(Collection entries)
....................

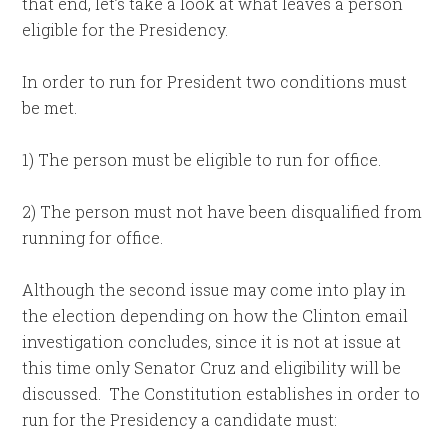
that end, let’s take a look at what leaves a person
eligible for the Presidency.
In order to run for President two conditions must
be met.
1) The person must be eligible to run for office.
2) The person must not have been disqualified from
running for office.
Although the second issue may come into play in
the election depending on how the Clinton email
investigation concludes, since it is not at issue at
this time only Senator Cruz and eligibility will be
discussed. The Constitution establishes in order to
run for the Presidency a candidate must:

....................

**Task requirements:**
How many lines above contain the word "must", matching case exactly? Reply with the number only.

**Solution for this exercise:**
4